Basic Geometric Concepts and Definitions
Magnitude
Magnitude: A property of objects, considered individually with respect to other properties it may have. It is required to be measurable, in the sense that it is possible to represent it by numbers.
Extensive vs. Intensive Magnitudes
- Extensive: It is possible to define the sum between different quantities of that magnitude, and that operation verifies certain properties (opposite element, associative, commutative, neutral element) (e.g., length, speed).
- Intensive: The sum operation does not make sense (e.g., color, intensity of an earthquake).
Fundamental Geometric Elements
Plane
Plane: A flat surface that extends without edges (infinite plane).
Line
Line: A long mark of very slight thickness without end in both directions (straight line: with no change of direction).
Point
Point: What cannot be divided into parts.
Semiplane
Semiplane: Each one of the parts into which a plane is divided by a straight line.
Ray
Ray: Each one of the points into which a line is divided by a point. This point is called the origin.
Segment
Segment: A part of a line between two points.

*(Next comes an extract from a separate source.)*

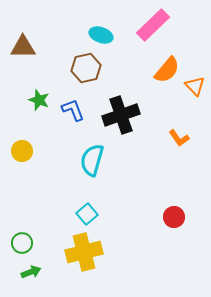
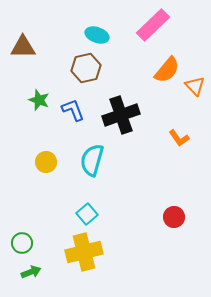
cyan ellipse: moved 4 px left
yellow circle: moved 24 px right, 11 px down
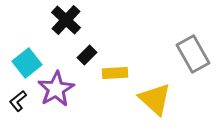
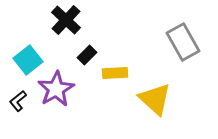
gray rectangle: moved 10 px left, 12 px up
cyan square: moved 1 px right, 3 px up
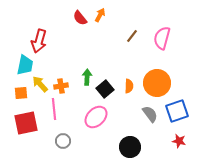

These points are the extremes of the segment.
Types of Segments
- Successive Segments: Two or more segments verifying that the origin of one segment is the end point of another.
- Consecutive Segments: Successive segments, all of them on the same straight line.
Angles
Angles: Two rays with the same origin that separate the plane into two infinite regions.
Types of Angles
- Concave: The region that contains the prolongation of the sides of the angle.
- Convex: The region that does not contain the prolongation of the sides of the angle.
Angles Depending on Their Location
- Adjacent Angles: Angles sharing the same vertex and a common side, verifying that the non-common sides are in different semiplanes with respect to the common side.
- Adjacent Angles on a Straight Line: Adjacent angles verifying that the non-common sides are in the same straight line; the non-common sides are in different semiplanes.
- Opposite Angles: Angles sharing the same vertex, where the sides of one angle are the prolongation of the sides of the other angle.
Angles Depending on Their Opening
- Straight Angle: Angle having both sides in the same straight line. One side is the prolongation of the other side.
- Right Angle: Each one of the two equal adjacent angles on a straight line.
- Acute Angle: An angle with the openness of its sides smaller than in the right angle.
- Obtuse Angle: Angle with the openness of its sides smaller than in the straight line and bigger than in the right angle.
- Null Angle: Angle with coincidental sides that is convex (0º).
- Total Angle: Angle with coincidental sides that is concave (360º).
Complementary and Supplementary Angles
- Complementary Angles: Two angles whose addition is 90º.
- Supplementary Angles: Two angles whose addition is 180º. All adjacent angles on a straight line are supplementary, but not vice versa because they don’t need to share the vertex.
Parallel and Perpendicular Lines
Parallel Lines
Parallel: Two different lines are parallel if, being in the same plane, they do not share any point.
Perpendicular Lines
Perpendicular: Two straight lines are perpendicular if they intersect, creating four right angles.
Bisectors
Bisector of an Angle
Bisector of an Angle: A ray with its origin in the vertex that divides the angle into two equal angles. All the points in the bisector are at the same distance from both sides of the angle.
Perpendicular Bisector
Perpendicular Bisector: A straight line that divides a segment into two equal parts and is perpendicular to the segment. All the points in the perpendicular bisector are at the same distance from both extremes of the segment.
Angles Formed by Parallel Lines and a Transversal
- Interior Angles: Angles between the parallel lines.
- Exterior Angles: Angles that are not interior.
- Corresponding Angles: Angles that are in the same position on each line (measure the same).
- Alternate Interior Angles: Angles on the opposite sides of the transversal line and on the interior of the parallel lines, in different vertices (measure the same).
- Alternate Exterior Angles: Angles on the opposite sides of the transversal and on the exterior of the parallel lines, in different vertices (measure the same).
Polygonal Path
Polygonal Path: A set of successive segments. It can be:
- Opened: Polygonal path with free extremes.
- Closed: Polygonal path with no free extremes.